■ **WHAT IS REQUIRED**:
Count the lines in the rows below that contain the string "skLineSegment", with case counting, and give only the number.

■ **DATA FOR THIS EXERCISE**:
┌──

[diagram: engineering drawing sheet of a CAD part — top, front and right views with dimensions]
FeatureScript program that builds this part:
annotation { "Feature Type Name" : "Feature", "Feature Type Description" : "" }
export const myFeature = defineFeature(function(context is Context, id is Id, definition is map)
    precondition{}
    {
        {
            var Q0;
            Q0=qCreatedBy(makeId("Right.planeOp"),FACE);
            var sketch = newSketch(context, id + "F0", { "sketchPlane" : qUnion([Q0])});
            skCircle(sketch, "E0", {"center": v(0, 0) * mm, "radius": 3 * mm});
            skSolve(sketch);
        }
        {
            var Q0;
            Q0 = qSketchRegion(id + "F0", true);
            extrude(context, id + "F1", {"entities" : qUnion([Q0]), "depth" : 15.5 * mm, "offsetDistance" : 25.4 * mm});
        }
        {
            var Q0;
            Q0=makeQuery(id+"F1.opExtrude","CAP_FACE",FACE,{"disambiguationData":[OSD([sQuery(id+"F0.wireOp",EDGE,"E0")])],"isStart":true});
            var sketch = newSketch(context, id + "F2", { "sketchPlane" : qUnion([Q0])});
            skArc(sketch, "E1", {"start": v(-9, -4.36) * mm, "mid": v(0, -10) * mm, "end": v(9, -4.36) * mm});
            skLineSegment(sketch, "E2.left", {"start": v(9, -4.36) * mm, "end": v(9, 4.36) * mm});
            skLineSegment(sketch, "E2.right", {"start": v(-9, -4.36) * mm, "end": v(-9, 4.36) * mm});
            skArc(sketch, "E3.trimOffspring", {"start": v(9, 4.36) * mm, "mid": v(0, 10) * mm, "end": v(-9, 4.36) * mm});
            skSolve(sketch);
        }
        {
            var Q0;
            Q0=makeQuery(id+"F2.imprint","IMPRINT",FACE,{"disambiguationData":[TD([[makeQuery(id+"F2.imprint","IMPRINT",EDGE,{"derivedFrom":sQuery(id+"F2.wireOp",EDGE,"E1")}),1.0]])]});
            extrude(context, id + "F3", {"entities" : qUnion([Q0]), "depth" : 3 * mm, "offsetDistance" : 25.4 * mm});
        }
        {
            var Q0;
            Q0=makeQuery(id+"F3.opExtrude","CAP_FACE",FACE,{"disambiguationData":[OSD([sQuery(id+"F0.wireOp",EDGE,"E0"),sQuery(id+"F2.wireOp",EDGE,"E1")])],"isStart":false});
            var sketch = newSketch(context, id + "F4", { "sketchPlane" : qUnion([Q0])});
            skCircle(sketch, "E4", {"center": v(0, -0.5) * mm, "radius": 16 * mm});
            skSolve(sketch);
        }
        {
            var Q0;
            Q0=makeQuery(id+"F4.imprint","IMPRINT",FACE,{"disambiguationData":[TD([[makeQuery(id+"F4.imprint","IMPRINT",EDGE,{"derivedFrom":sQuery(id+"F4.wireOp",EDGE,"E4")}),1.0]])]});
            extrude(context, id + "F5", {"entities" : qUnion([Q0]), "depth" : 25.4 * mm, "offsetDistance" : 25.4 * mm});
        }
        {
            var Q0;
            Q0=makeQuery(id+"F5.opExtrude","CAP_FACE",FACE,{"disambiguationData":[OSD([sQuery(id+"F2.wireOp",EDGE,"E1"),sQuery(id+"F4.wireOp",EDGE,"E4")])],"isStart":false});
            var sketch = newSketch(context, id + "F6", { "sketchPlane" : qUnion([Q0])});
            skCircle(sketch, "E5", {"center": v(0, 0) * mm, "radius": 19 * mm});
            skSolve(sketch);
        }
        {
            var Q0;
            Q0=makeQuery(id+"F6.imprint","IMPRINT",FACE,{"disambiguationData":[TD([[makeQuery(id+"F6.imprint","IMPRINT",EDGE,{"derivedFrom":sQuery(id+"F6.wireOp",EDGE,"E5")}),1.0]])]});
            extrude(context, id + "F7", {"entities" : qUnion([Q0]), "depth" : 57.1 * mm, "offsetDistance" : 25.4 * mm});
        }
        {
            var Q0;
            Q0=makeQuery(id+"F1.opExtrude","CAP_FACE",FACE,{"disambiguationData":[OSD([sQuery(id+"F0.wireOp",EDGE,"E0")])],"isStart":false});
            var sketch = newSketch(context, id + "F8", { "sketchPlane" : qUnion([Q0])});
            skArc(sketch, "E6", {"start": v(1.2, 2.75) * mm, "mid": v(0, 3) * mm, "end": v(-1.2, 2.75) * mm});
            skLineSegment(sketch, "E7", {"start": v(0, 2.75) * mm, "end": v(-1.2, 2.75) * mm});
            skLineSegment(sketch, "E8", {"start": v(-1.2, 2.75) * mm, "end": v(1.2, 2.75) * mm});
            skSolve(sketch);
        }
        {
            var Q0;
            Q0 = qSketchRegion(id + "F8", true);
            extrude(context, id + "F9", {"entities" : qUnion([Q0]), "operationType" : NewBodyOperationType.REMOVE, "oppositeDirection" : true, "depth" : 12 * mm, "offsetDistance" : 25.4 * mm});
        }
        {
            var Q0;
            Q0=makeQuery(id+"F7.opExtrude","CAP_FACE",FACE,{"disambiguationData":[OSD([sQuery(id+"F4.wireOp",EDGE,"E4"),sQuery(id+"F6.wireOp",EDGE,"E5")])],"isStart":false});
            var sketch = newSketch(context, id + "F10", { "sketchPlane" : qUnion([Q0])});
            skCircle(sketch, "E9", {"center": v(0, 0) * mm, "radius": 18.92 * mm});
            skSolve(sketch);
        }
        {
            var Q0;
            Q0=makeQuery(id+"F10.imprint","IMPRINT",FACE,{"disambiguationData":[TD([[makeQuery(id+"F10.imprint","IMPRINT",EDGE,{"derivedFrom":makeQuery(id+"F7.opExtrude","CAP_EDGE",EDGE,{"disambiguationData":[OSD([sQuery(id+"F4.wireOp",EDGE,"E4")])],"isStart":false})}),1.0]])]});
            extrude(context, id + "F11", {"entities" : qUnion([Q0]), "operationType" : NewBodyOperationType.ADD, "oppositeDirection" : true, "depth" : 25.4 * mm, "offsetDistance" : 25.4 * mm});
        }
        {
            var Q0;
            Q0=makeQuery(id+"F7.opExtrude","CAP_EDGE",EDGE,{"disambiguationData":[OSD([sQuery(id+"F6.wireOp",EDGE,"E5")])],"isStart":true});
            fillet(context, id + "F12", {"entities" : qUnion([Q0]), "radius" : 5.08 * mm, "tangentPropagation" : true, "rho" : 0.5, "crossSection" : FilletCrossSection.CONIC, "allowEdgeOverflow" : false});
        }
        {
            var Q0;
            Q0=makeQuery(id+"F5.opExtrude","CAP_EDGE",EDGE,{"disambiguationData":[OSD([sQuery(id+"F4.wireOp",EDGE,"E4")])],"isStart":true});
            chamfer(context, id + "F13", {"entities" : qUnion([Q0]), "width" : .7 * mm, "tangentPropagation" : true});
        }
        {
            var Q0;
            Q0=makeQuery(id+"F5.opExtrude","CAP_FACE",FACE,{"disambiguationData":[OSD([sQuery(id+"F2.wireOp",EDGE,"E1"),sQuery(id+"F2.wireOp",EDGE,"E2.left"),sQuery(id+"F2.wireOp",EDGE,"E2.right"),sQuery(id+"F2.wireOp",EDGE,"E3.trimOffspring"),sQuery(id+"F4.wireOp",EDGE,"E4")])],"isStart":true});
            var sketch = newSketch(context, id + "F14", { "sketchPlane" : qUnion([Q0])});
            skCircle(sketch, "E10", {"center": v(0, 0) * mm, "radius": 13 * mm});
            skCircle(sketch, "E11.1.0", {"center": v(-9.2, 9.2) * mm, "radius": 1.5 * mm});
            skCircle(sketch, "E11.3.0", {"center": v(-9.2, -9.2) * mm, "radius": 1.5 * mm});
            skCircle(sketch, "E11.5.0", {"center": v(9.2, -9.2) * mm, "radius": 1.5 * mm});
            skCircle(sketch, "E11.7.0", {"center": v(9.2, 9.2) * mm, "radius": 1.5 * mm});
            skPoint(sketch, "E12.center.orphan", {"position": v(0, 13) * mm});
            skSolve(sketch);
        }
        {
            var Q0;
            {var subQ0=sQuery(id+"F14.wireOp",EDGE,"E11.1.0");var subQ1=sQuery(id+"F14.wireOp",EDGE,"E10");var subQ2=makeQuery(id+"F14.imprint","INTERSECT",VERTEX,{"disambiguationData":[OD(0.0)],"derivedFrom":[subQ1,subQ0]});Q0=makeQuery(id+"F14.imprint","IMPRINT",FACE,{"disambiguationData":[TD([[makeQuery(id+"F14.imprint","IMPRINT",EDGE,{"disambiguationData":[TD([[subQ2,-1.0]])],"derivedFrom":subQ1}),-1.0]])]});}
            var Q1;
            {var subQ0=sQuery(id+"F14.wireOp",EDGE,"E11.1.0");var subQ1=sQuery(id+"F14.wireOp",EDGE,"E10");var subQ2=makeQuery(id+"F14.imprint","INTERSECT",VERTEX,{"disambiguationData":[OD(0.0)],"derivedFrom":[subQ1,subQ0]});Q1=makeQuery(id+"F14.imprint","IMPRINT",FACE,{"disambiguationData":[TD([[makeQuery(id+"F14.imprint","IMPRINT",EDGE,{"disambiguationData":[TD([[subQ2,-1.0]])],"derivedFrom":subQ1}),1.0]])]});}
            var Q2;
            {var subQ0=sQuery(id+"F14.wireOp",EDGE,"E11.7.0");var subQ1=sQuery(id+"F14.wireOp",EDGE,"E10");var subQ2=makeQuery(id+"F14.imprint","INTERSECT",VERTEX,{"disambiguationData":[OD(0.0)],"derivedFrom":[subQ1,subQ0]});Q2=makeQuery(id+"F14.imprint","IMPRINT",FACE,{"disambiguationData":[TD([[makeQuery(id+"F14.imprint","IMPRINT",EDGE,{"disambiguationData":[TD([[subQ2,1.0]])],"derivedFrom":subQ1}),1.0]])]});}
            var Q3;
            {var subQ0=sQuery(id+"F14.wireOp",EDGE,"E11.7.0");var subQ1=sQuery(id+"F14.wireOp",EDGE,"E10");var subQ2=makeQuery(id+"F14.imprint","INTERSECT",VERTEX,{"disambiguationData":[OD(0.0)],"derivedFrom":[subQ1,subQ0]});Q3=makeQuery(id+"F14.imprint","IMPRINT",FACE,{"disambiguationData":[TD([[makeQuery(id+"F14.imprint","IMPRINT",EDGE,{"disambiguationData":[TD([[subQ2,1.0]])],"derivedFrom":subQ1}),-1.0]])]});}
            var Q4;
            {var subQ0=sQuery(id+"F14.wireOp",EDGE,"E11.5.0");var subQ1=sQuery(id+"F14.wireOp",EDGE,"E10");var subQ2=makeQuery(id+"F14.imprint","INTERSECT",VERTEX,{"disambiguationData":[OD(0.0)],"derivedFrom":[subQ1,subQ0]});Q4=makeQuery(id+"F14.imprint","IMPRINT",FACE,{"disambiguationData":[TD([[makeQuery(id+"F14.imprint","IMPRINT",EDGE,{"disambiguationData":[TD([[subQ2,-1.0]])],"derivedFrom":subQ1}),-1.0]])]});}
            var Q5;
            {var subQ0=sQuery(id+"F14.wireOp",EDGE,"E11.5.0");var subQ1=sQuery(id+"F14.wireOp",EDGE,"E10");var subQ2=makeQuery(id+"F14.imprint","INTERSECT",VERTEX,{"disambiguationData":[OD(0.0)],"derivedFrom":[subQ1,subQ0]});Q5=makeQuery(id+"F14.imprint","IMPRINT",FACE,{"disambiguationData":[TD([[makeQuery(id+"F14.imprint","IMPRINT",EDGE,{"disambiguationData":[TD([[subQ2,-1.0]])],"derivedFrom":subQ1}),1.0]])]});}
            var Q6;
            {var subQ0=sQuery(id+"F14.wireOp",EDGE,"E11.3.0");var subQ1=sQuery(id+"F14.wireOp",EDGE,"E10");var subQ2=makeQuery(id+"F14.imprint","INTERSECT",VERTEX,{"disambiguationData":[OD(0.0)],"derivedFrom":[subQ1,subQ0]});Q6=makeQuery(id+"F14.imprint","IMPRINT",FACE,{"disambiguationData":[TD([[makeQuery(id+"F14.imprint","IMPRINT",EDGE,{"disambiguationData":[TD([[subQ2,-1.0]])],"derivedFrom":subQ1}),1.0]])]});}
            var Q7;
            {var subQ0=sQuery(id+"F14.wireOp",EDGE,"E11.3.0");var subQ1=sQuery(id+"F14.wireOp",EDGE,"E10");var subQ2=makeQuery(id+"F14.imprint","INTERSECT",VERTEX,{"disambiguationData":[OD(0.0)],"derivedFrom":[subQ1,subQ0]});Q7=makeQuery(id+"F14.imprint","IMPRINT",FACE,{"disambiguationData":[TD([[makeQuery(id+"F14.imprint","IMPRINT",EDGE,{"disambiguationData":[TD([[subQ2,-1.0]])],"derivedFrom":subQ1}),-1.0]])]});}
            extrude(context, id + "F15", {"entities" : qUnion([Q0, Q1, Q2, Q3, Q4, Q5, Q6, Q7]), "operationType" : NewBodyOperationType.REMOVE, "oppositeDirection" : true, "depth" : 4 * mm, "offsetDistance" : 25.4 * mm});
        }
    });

└──

■ **OUTPUT FOR THIS EXERCISE**:
4